Roma marcou, aqui, uma posição decisiva. Houve não apenas a cristianização de Roma, mas também a romanização do Cristianismo.
Diga-se que, desde o princípio, sempre existiu uma organização nas comunidades cristãs. E, no âmbito de tal organização, não deixou de haver tensões. O caso de Corinto é, porventura, o mais conhecido.
Não há dúvida, porém, de que o impacto de Roma marcou uma viragem decisiva.
Inicialmente, os cristãos foram perseguidos pelo império. A partir de Constantino (313), começaram a ser integrados. E o modelo da estrutura eclesiástica passou a ser o império romano.
Era como, no dizer do historiador Laboa Gallego, a coroa de espinhos tivesse ficado em Jerusalém para ser trocada pela tiara, símbolo da potestade papal.
É claro que há sempre o risco de algum simplismo. Mesmo em Roma, nunca deixou de haver quem mostrasse sensibilidade pelo despojamento original da Igreja.
Mas é inegável que a marca do poder romano ficou impressa na configuração da Igreja.
O Concílio Vaticano II procurou assinalar, na linha da reflexão teológica que vinha a ser feita, a chamada refontalização.
Sucede que este regresso às fontes incidiu, prioritariamente, sobre a doutrina, sobre a concepção da própria Igreja.

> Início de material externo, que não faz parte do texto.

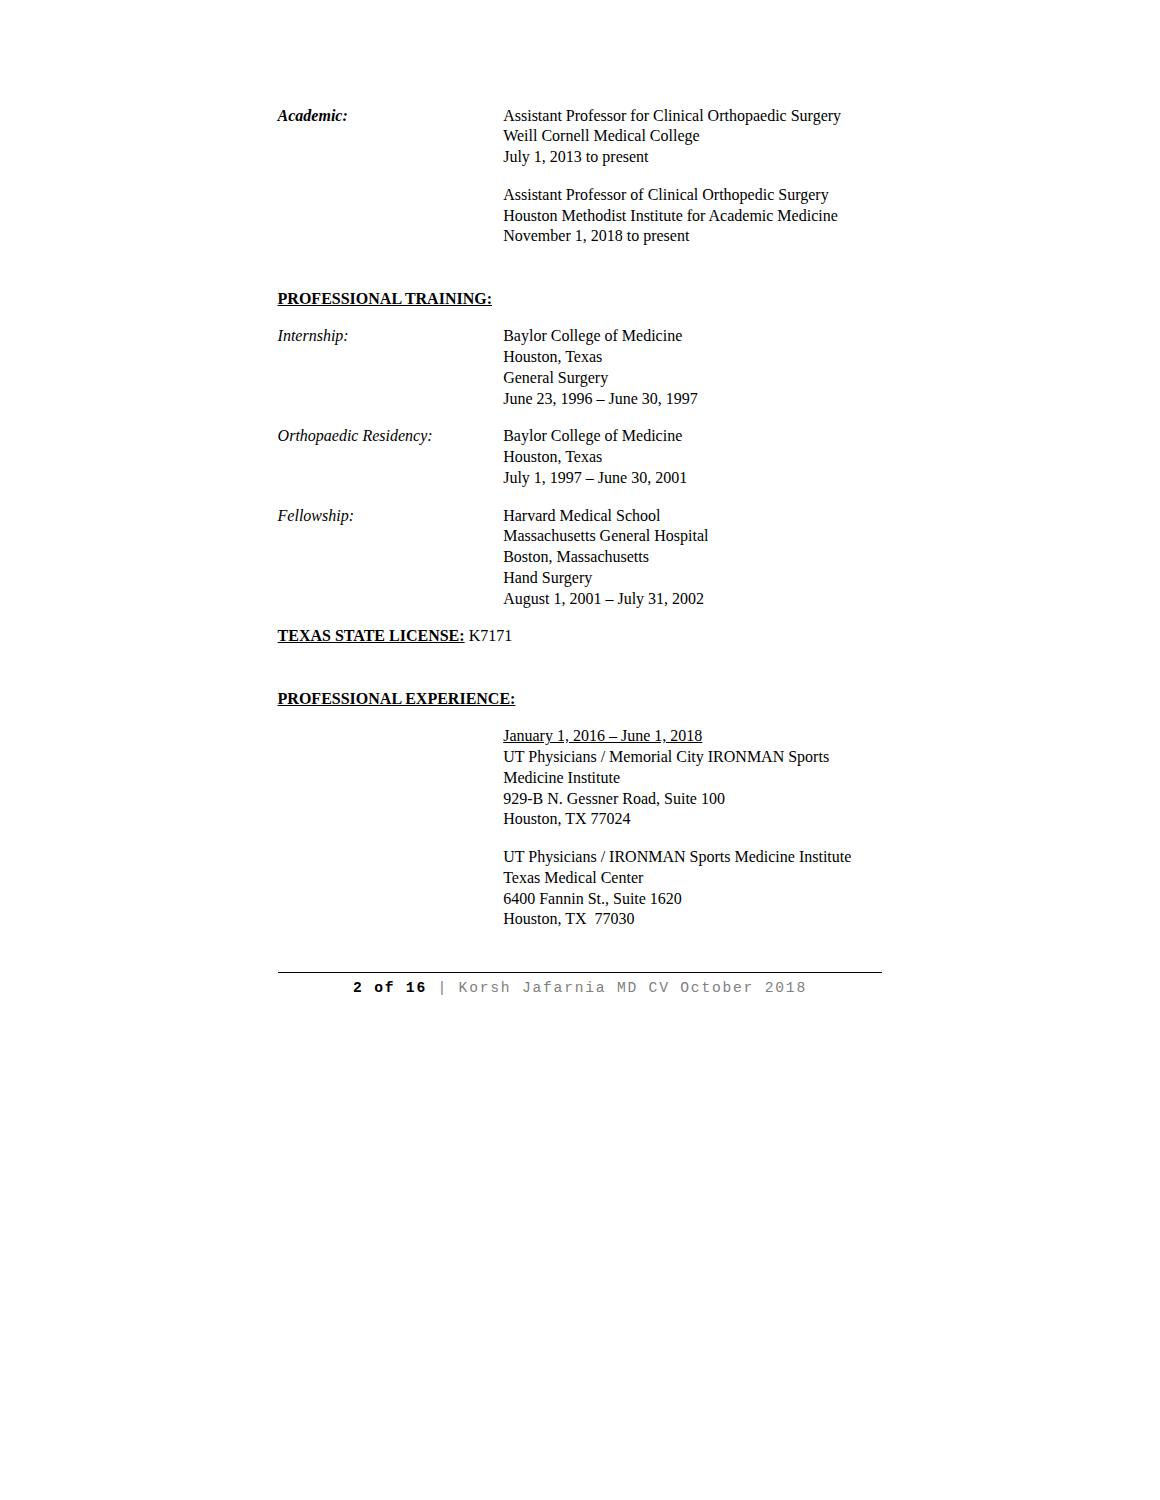Academic:
Assistant Professor for Clinical Orthopaedic Surgery
Weill Cornell Medical College
July 1, 2013 to present
Assistant Professor of Clinical Orthopedic Surgery
Houston Methodist Institute for Academic Medicine
November 1, 2018 to present
PROFESSIONAL TRAINING:
Internship:
Baylor College of Medicine
Houston, Texas
General Surgery
June 23, 1996 – June 30, 1997
Orthopaedic Residency:
Baylor College of Medicine
Houston, Texas
July 1, 1997 – June 30, 2001
Fellowship:
Harvard Medical School
Massachusetts General Hospital
Boston, Massachusetts
Hand Surgery
August 1, 2001 – July 31, 2002
TEXAS STATE LICENSE: K7171
PROFESSIONAL EXPERIENCE:
January 1, 2016 – June 1, 2018
UT Physicians / Memorial City IRONMAN Sports Medicine Institute
929-B N. Gessner Road, Suite 100
Houston, TX 77024
UT Physicians / IRONMAN Sports Medicine Institute
Texas Medical Center
6400 Fannin St., Suite 1620
Houston, TX 77030
2 of 16 | Korsh Jafarnia MD CV October 2018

Falta, entretanto, extrair a totalidade das ilações de tal refontalização no que respeita à organização eclesial.
Para isso, seria importante voltar a Jerusalém, onde aliás ocorreu o primeiro Concílio (cf. Act 15).
Não se trata de regressar para lá ficar. Mas de regressar para de lá, de novo, partir.
Muitas vezes, já não nos apercebemos de como funciona uma hermenêutica de poder, em que é a autoridade que tudo decide. Ora, o Espírito que assiste a Igreja não deixa de inspirar todos os seus membros.
Seria importante que, olhando para Jesus, se meditasse bem na forma como Ele Se relacionava com as pessoas.
Daí a necessidade de se prestar mais atenção aos estudos de exegese.
Não podemos capturar Jesus nos nossos arquétipos institucionais. Jesus é o critério para nós. Não somos nós o critério para Jesus.
A Igreja não é um mero sistema cristocrático, como se Jesus Cristo fosse o inspirador de um determinado modelo de poder.
A preocupação de Jesus foi sempre, respeitando o poder constituído, estar ao lado das pessoas. Nunca alimentou pretensões de poder.
No momento supremo, teve até o cuidado de sublinhar que o Seu Reino não era deste mundo (cf. Jo 18, 16).
Como Jesus foi a transparência do Pai, a Igreja só ganha se procurar ser a transparência de Jesus. Na doutrina, sem dúvida. Mas também na prática. Na opção pelos pobres. No despojamento. Na simplicidade.